Like with masks, mixed signals and obfuscation around testing reflected limited and lagging resources. “You had the competing messages to the White House saying no, that’s not true, we only have a limited number of tests, and that has to be used to test people who have significant symptoms,” Nowak says.

The sheer mess was an obvious sign of under-preparedness, Blair says.

“WHEN YOU’RE PREPARING FOR SOMETHING LIKE A PUBLIC HEALTH DISASTER, YOU PREPARE FOR CONTINGENCIES.”
“When you’re preparing for something like a public health disaster, you prepare for contingencies,” Blair says. Just because, at one point, experts did not think people would need to wear masks doesn’t mean that public health agencies shouldn’t have prepared for the possibility that the advice might change. “Surely anyone at CDC would have been saying, the science is unclear, and we should be putting as many irons in the fire as we can with reason,” he says.

Salvaging trust

Nowak thinks it’s still possible to salvage messaging around masks in the US. “If we go down the path of recommending masks, one problem is obviously that you appeared to completely switch course,” he says. One way to reframe the change would be to highlight that experts want to study how well masks or cloth masks actually help blunt the spread of the virus.

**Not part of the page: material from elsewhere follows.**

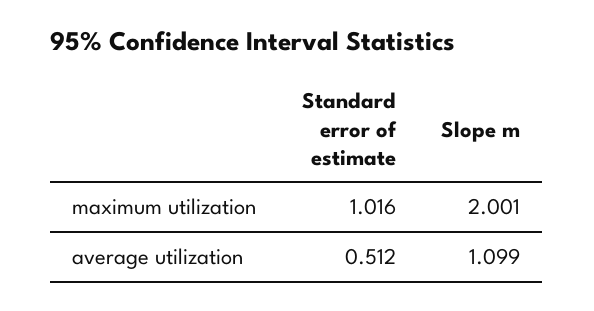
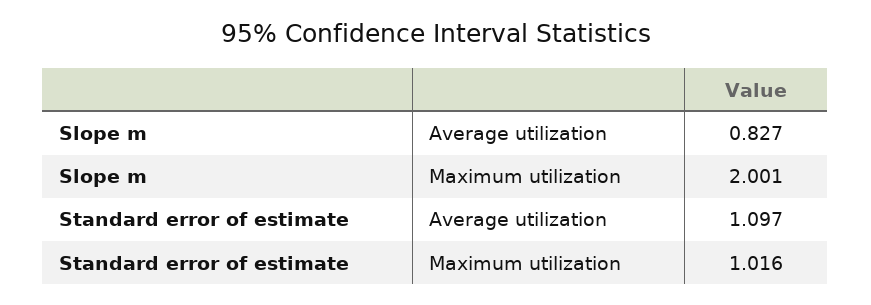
Standard error of estimate, average utilization: 0.512 -> 1.097
Slope m, average utilization: 1.099 -> 0.827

“It’s better if you frame it as, ‘we want to try something,’” he says. Doing that research also sets the CDC up for better success in the future because the agency will have more evidence to support guidelines around masks. “Otherwise, we end up with nothing more than anecdotes again.”

Blair, though, thinks that the federal government’s failures around testing, masks, and other aspects of the coronavirus response will significantly erode public trust in the US public health system. “Part of the question is the extent to which people will be able to separate the reaction to this pandemic from the public health infrastructure as a whole,” he says. He suspects they won’t separate it. “The CDC will take a lasting hit from coronavirus.”